▶ **TEXT BLOCK**
By Nancy O’Neil Lombardo
As a trainer at Montgomery Creek Ranch I am always trying to keep the way the horse I’m working with feels in the forefront of my mind. Where are his thoughts and how does he feel about what I’m asking?
If I can get a horse’s thoughts going where I want them, I can then get his feet and body to follow. If I have his thought, I have the whole horse. This starts with directing the horse rather than always driving him.
Driving the horse causes him to flee from us when what we want is for the horse to feel safe and comforted by our presence and willingly going with us. Always driving the horse’s body can lead to worry and even resentment, while directing should lead to trust, relaxation, and softness.
Does driving a horse’s body work? Yes, and to complicate things, it is even sometimes required to begin directing the mind. But the key is to always ask first by directing, even if you think that the horse will have no idea what you are requesting. Sometimes, if you can hang in there, they will surprise you and follow the feel that you are offering, even when they haven’t been exposed to that particular request in the past.

▶ **PROVIDED INFORMATION**
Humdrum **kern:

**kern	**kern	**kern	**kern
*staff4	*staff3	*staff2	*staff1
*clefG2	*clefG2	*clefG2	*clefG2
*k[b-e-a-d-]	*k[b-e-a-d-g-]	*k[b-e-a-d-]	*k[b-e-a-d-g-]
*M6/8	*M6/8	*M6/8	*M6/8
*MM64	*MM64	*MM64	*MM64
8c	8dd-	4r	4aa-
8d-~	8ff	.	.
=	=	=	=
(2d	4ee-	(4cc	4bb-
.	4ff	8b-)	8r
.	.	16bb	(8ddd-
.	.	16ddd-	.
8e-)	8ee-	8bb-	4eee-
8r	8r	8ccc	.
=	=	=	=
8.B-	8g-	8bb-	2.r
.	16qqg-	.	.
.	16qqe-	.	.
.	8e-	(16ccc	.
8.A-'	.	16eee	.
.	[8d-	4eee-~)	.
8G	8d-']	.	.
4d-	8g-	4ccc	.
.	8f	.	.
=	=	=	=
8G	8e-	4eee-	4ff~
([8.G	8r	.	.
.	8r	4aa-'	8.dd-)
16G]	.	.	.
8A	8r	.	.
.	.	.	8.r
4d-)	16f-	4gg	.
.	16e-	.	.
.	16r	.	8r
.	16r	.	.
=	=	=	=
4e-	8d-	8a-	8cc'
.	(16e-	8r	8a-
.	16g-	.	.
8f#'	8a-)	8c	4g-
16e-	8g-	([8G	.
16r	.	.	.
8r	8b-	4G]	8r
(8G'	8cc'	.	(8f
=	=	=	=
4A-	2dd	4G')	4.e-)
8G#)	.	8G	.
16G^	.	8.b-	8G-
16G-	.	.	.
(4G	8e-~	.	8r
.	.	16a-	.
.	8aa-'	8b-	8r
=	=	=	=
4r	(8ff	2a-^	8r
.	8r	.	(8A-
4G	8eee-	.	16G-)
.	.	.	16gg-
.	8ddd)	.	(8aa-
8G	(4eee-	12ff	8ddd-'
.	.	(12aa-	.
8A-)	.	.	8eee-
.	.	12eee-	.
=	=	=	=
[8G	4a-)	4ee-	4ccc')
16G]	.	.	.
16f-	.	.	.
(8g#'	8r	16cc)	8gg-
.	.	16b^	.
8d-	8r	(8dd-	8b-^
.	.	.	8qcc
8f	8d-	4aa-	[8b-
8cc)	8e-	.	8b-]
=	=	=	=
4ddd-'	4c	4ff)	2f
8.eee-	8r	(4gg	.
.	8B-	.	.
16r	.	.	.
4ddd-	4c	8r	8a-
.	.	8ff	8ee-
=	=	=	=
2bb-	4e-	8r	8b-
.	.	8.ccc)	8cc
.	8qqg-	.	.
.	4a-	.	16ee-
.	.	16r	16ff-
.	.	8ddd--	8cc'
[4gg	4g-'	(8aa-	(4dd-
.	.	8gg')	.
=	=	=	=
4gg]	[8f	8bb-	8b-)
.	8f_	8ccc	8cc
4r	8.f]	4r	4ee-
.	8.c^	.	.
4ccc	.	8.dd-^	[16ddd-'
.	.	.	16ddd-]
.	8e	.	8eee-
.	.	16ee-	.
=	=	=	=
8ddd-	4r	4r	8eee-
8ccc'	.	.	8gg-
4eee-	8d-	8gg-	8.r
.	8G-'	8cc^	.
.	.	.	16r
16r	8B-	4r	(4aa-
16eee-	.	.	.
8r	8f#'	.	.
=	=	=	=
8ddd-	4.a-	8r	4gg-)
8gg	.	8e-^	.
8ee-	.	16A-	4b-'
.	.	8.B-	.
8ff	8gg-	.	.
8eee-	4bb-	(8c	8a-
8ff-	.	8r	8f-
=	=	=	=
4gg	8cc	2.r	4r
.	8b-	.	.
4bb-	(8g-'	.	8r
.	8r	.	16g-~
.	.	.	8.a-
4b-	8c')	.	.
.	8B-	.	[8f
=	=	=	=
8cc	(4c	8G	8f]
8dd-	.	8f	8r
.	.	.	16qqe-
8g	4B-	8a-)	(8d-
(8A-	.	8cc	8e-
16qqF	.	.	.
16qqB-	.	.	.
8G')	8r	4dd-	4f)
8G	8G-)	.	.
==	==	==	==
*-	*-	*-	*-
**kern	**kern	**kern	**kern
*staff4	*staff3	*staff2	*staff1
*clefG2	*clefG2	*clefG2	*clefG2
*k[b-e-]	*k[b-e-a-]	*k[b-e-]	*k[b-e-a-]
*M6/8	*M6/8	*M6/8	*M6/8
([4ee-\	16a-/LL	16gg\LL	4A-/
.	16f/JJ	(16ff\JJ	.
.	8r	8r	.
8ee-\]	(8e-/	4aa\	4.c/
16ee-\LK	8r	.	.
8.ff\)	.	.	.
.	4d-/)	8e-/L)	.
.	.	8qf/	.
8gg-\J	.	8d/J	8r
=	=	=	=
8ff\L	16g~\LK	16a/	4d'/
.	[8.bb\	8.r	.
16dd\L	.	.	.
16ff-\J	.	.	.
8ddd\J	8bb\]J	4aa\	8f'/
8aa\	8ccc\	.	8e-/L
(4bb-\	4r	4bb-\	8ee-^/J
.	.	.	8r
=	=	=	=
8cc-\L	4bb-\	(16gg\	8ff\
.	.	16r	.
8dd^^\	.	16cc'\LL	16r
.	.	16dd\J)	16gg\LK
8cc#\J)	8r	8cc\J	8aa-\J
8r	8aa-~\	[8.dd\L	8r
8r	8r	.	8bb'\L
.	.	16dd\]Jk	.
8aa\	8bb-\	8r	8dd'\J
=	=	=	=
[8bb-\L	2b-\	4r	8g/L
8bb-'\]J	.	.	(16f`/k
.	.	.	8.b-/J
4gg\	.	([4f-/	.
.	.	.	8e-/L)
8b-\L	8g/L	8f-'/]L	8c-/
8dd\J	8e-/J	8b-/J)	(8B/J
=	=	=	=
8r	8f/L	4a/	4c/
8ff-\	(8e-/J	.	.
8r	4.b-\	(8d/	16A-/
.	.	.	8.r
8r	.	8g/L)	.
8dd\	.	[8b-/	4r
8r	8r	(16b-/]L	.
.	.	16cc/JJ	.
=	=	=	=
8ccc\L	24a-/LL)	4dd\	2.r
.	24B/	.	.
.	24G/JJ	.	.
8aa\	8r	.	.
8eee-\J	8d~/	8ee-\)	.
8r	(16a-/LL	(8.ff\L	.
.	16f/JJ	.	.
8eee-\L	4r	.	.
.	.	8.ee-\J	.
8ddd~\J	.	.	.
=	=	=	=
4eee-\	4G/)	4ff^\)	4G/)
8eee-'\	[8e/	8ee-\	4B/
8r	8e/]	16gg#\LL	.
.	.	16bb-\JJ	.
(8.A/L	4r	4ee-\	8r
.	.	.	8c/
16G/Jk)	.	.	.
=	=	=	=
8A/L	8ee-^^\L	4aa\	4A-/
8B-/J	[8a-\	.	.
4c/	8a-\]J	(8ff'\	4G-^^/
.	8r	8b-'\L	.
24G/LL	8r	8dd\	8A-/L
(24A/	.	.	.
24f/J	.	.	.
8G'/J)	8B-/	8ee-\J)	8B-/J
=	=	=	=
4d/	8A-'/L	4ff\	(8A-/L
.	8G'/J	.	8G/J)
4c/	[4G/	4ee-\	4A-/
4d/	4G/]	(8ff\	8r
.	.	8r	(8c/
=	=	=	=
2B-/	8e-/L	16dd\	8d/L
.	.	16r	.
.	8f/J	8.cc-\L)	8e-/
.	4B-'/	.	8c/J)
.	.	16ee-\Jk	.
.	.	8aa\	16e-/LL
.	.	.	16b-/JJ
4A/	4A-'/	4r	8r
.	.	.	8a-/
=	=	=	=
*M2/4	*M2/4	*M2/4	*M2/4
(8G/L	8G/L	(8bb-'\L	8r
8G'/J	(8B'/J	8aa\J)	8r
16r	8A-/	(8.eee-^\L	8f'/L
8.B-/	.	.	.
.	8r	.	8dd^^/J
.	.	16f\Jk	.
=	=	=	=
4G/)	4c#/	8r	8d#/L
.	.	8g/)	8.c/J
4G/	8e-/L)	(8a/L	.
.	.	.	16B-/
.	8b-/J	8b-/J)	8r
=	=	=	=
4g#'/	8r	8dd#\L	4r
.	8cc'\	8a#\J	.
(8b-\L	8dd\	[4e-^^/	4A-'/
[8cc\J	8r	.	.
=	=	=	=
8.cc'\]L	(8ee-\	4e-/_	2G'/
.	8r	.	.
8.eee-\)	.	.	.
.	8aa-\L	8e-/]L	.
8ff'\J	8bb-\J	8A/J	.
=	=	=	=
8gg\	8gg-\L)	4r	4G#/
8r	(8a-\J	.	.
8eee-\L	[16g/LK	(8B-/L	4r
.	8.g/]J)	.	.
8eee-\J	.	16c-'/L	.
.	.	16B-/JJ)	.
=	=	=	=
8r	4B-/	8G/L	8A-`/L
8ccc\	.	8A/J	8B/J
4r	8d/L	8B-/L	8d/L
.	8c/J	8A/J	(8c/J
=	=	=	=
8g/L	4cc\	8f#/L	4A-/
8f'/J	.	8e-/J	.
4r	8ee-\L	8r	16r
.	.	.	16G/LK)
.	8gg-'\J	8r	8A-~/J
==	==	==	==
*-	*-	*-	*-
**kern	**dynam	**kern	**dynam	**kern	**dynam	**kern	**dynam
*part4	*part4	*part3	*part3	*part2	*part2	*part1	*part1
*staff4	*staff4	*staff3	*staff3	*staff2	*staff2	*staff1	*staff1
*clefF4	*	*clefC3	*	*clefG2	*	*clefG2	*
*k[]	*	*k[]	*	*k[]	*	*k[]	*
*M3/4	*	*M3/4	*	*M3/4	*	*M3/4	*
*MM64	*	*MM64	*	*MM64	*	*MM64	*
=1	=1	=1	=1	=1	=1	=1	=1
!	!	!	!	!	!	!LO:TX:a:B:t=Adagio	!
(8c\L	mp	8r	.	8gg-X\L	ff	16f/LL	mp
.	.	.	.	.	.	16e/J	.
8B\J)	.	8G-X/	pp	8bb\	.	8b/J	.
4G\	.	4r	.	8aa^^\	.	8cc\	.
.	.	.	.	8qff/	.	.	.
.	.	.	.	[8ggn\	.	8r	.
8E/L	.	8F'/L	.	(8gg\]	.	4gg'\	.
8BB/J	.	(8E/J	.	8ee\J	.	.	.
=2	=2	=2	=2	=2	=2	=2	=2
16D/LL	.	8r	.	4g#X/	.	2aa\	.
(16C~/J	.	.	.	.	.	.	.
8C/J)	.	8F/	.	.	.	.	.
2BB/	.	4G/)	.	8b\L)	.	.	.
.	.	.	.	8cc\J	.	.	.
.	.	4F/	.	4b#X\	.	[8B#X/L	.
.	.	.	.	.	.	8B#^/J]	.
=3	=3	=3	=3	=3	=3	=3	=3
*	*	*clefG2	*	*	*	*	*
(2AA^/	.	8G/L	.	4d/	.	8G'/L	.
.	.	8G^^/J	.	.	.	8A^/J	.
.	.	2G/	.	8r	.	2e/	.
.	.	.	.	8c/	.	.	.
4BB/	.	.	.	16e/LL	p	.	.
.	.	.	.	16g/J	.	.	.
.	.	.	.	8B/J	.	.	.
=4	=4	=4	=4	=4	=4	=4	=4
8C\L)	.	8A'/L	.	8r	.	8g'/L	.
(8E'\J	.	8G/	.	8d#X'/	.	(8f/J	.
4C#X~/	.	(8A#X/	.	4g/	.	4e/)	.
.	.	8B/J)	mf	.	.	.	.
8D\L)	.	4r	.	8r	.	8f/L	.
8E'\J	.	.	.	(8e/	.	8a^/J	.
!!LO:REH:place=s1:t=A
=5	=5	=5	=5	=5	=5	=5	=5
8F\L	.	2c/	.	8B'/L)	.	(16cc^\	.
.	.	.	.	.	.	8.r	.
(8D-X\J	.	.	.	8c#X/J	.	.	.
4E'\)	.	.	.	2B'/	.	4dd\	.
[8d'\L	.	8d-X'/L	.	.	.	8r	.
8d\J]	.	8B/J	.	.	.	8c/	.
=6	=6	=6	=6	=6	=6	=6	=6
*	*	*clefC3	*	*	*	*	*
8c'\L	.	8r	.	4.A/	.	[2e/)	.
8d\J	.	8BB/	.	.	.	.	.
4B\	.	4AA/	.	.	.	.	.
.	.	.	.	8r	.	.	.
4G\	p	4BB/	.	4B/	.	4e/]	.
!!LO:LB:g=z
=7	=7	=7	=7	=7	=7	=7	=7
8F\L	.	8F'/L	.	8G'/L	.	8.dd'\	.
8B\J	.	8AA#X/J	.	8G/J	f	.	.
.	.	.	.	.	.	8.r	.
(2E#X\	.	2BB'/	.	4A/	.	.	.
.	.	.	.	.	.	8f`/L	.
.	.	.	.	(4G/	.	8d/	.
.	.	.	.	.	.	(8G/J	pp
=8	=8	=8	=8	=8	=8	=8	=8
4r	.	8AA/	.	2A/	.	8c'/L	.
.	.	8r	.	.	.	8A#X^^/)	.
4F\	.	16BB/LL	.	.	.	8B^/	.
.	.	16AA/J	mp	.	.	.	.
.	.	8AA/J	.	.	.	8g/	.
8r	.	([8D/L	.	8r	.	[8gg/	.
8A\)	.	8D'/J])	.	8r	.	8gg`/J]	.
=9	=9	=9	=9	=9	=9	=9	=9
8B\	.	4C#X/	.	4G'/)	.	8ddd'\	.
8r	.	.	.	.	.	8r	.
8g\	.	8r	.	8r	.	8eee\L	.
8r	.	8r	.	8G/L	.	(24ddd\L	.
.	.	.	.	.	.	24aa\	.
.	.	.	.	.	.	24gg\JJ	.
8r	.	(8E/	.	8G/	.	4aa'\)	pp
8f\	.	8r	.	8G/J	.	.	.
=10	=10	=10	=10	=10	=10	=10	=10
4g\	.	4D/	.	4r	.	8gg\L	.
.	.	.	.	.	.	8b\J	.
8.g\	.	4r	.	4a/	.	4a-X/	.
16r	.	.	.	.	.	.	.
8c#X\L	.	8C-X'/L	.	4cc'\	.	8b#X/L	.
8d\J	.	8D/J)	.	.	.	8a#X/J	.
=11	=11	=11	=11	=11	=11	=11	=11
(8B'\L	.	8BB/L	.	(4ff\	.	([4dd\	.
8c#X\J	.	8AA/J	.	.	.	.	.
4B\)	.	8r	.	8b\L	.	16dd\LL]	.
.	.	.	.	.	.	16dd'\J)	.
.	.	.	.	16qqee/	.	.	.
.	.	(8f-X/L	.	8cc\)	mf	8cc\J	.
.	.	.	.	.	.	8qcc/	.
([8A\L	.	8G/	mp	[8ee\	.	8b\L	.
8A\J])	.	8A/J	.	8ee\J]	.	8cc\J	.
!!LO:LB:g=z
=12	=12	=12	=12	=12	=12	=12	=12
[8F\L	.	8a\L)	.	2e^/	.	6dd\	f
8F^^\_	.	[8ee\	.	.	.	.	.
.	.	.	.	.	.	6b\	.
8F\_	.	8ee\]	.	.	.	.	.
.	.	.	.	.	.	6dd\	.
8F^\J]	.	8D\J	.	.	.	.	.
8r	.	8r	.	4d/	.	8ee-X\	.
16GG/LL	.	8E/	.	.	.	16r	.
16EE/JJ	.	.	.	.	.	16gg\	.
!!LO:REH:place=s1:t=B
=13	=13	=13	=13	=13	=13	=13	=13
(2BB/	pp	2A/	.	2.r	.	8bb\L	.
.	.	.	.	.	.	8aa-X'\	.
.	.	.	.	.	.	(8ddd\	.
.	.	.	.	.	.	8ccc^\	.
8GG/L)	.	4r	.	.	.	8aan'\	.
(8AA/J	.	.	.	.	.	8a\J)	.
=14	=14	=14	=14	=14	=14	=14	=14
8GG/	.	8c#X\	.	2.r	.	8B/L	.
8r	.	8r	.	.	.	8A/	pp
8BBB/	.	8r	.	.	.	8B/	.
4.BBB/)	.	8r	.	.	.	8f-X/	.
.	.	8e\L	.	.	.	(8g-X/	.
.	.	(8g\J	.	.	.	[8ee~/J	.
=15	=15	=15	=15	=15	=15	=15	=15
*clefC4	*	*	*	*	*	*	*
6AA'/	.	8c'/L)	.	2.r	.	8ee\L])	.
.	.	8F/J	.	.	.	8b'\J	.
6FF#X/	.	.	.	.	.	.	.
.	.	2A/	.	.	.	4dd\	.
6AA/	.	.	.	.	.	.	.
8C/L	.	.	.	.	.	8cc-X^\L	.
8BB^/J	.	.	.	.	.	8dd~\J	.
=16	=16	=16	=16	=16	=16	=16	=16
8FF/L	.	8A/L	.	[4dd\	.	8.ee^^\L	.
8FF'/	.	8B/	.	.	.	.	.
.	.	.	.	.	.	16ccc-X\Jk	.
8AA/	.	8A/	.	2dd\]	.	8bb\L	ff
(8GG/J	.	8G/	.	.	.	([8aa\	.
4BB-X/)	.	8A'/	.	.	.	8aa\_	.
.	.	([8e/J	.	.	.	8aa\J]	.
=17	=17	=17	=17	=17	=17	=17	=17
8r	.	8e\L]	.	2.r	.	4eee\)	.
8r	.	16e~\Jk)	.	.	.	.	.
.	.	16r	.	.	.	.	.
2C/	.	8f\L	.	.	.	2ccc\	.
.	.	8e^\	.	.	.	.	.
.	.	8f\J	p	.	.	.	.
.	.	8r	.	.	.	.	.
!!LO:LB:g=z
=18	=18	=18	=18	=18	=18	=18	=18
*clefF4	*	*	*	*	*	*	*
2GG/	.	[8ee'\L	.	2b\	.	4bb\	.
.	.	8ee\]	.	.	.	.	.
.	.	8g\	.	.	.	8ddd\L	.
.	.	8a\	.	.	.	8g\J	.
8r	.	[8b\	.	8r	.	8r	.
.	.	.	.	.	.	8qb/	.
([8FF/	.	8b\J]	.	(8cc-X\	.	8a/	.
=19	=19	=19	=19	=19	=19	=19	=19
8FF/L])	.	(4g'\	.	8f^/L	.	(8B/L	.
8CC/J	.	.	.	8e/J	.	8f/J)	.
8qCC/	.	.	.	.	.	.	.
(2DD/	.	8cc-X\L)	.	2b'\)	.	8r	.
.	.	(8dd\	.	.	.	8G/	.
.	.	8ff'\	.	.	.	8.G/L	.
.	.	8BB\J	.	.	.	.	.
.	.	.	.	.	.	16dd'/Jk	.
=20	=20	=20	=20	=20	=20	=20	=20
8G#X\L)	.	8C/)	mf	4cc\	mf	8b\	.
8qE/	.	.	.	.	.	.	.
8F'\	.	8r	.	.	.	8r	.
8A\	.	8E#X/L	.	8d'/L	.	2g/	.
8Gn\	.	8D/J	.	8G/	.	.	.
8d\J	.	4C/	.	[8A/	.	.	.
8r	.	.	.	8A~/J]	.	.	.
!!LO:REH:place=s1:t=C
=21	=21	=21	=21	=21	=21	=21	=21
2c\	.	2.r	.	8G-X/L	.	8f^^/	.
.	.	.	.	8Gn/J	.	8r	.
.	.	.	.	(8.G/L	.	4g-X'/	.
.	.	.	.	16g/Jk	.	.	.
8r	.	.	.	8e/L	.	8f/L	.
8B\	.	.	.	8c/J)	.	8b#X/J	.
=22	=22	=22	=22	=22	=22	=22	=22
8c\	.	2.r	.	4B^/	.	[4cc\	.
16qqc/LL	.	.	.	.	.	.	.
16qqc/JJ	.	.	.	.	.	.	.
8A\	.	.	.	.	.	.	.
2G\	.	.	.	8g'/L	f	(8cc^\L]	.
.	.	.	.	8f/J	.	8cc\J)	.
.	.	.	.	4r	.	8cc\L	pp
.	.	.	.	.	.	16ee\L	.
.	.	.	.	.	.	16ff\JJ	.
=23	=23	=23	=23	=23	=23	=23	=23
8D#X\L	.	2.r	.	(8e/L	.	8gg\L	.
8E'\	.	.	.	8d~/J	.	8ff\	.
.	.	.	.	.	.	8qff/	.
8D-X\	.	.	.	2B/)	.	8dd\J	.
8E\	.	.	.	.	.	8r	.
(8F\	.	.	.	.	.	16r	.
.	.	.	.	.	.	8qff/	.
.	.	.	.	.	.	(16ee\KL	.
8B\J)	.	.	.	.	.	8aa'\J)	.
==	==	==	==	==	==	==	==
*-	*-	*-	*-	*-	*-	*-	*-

▶ **WORK TO BE COMPLETED**
Copy the passage about directing rather than driving a horse word for word, from "By Nancy O’Neil" up to and including "always driving him.".

▶ **ANSWER SPACE**
By Nancy O’Neil Lombardo
As a trainer at Montgomery Creek Ranch I am always trying to keep the way the horse I’m working with feels in the forefront of my mind. Where are his thoughts and how does he feel about what I’m asking?
If I can get a horse’s thoughts going where I want them, I can then get his feet and body to follow. If I have his thought, I have the whole horse. This starts with directing the horse rather than always driving him.